For some reason my mental impression of James Cagney before this was almost entirely from his turn in the film Yankee Doodle Dandy, where he bizarrely takes on the life of Broadway songster George M. Cohen. He gave it a good, energetic go, but his singing is….kind of….not. In The Public Enemy, he brings that same energy to what is to my mind a much better fit – that of Tom Powers, a young Chicago gangster.
He’s actually one of a pair, two childhood friends who went bad early. Tom and his buddy Ed live next door to each other, getting into the usual mischievous kid scrapes and dodging Tom’s father and goody-two-shoes older brother; but also earning pocket money by petty theft, selling their prizes to a Fagin-esque criminal named “Putty Nose” who runs a sort of Boys-Club-gone-bad; when he’s not making backroom deals with the kids, Putty Nose entertains them on the piano. Putty Nose enlists the pair into a breakin at a nearby furriers’ when they’re a bit older, but when the deal goes bad, Putty Nose flees, abandoning Tom and Ed to their fate, and for a few years they go legit, getting low-level jobs for extra cash. Good thing too – since Tom’s brother Mike has enlisted in the First World War, and he insists someone should take care of their mother.
But their jobs – truck drivers for a local brewer and distiller – catch the eye of bootlegger Paddy Ryan, who enlists them back into the mob. In a few short years, Tom and Ed are living large, spending most of their money on suits and cars and girls.
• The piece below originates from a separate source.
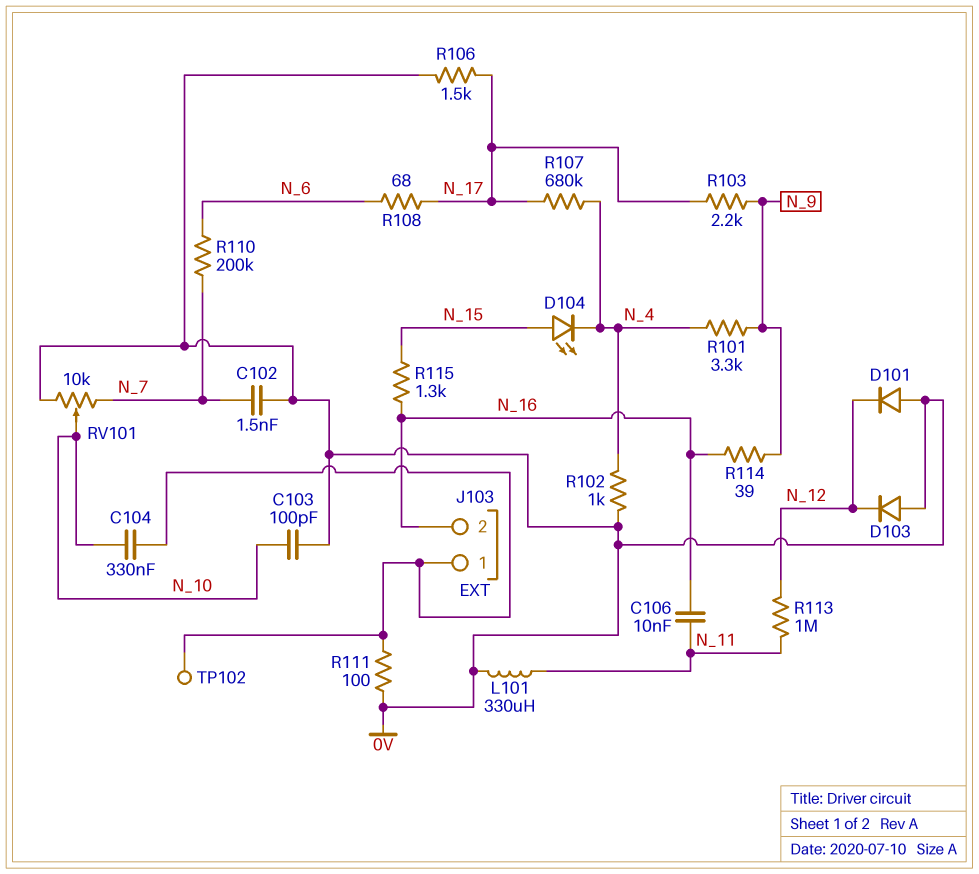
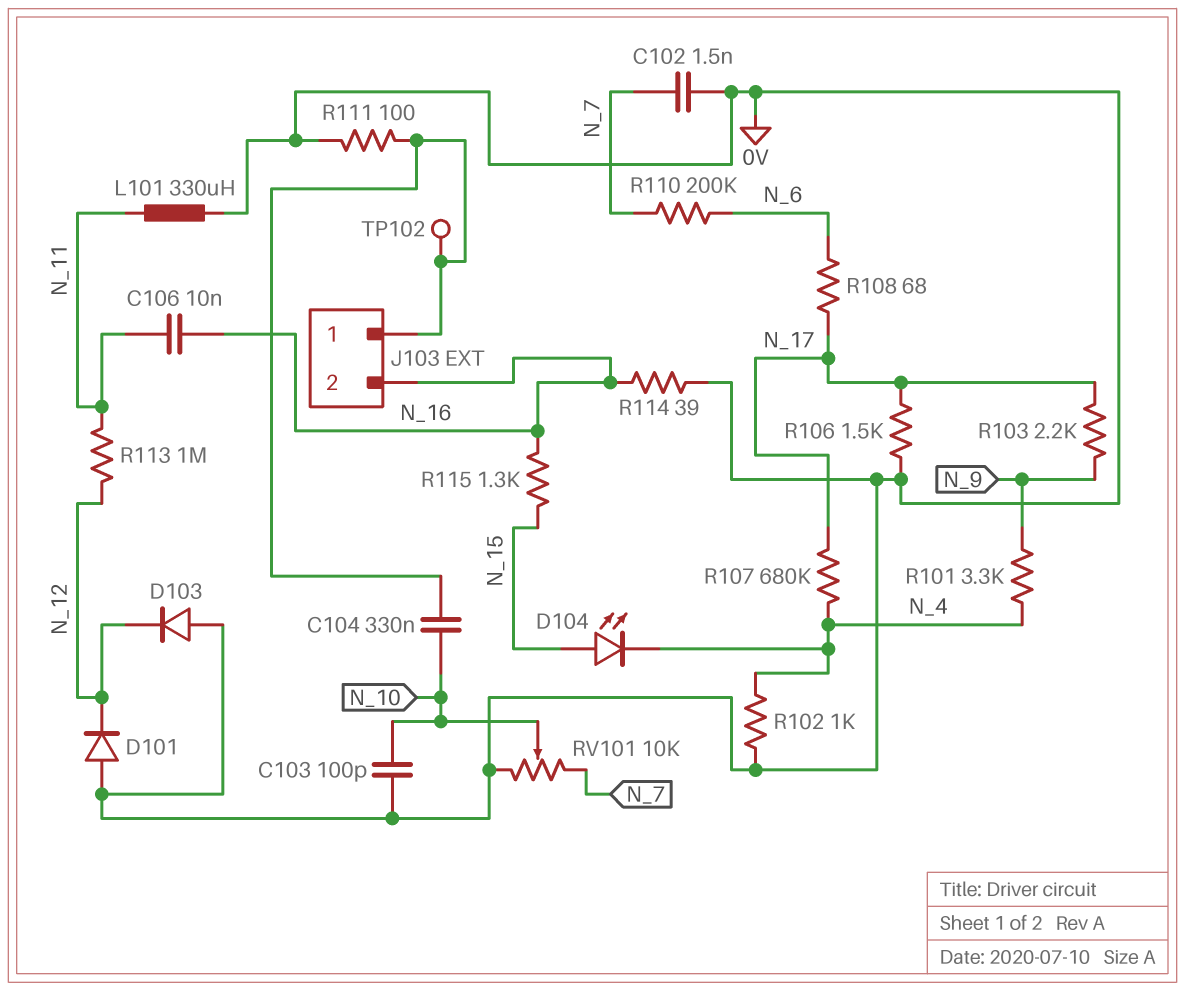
R114: 39 (N_9, N_16) -> 39 (0V, N_16)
Tom does occasionally try to give dear old Mom some money now and then, but brother Mike – now home from war – won’t let Mom accept Tom’s “blood money”.
Eventually the pair are caught up in a mob war, when their boss “Nails” is killed in a horse riding accident, and other mob bosses rush in to take over. During a shootout, Tom is seriously wounded and taken to a hospital, where his brother, sister-in-law and mother rush to his side. Tom and Mike patch things up, with Tom proclaiming he’s seen the error of his ways and wants to reform. The family promises to help him get on his feet when he’s discharged. But after Tom’s family goes home, he has some further guests, with some less-helpful aims in mind….
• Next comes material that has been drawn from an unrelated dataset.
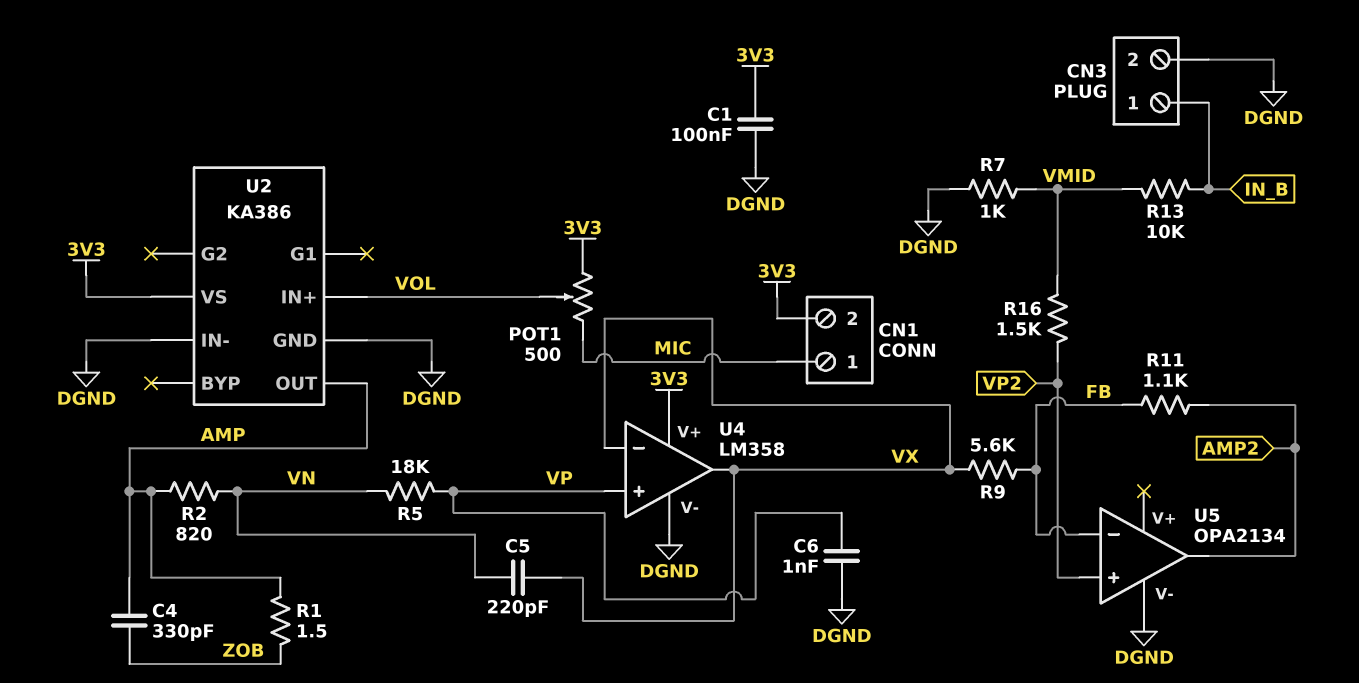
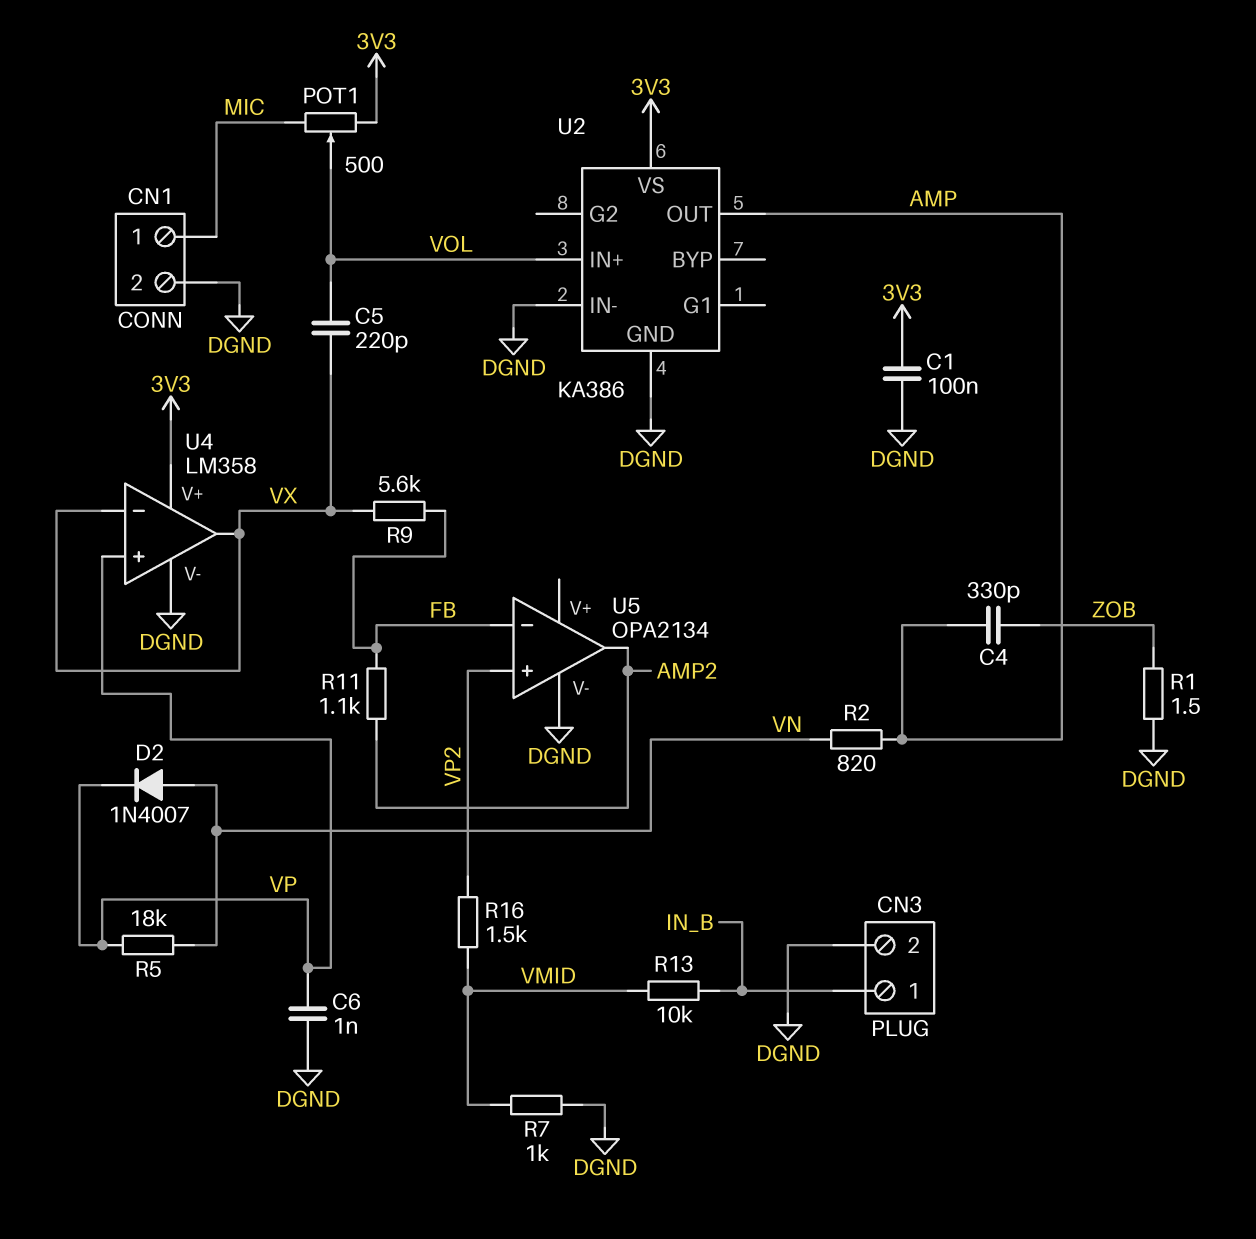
C5: 220pF (VN, VX) -> 220pF (VOL, VX)
CN1 pin 2: 3V3 -> DGND
D2: none -> diode 1N4007 (A VN, K VP)
R1: 1.5 (AMP, ZOB) -> 1.5 (DGND, ZOB)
In typing all that out, it does feel a little melodramatic and cheesy. But Cagney’s energy carries it along nicely, making the whole story crackle and zing. The story is a bit more realistic than Little Caesar – Tom and Ed do rise up high in the mob ranks, but at least it looks like they’ve earned their way up with actual bloodshed as opposed to simple bluster.
….I would be remiss in not at least acknowledging the film’s most famous scene, where Tom gets into a spat with one of his girlfriends as they eat breakfast; to silence her, Tom makes use of a grapefruit.
The scene was thrown in by director William Wellman, who was undergoing a little bit of a rough patch with his wife. At the time often fantasized about doing exactly the same thing during their own arguments, but always stopped himself; only to have the urge come up again. He was hoping that by putting it into the film, it would get the urge out of his system. Not only does it seem to have done so, in later years it proved a salve to the ex-husband of the actress involved, Mae Clarke; he and Clarke had divorced either just prior to or during filming, and when he saw the scene, he very carefully noted exactly what time the scene took place in the film. Then, whenever he needed cheering up, he would show up at a theater box office about five minutes before the scene happened, buy a ticket, enter the theater, watch only that scene, and then cheerfully leave.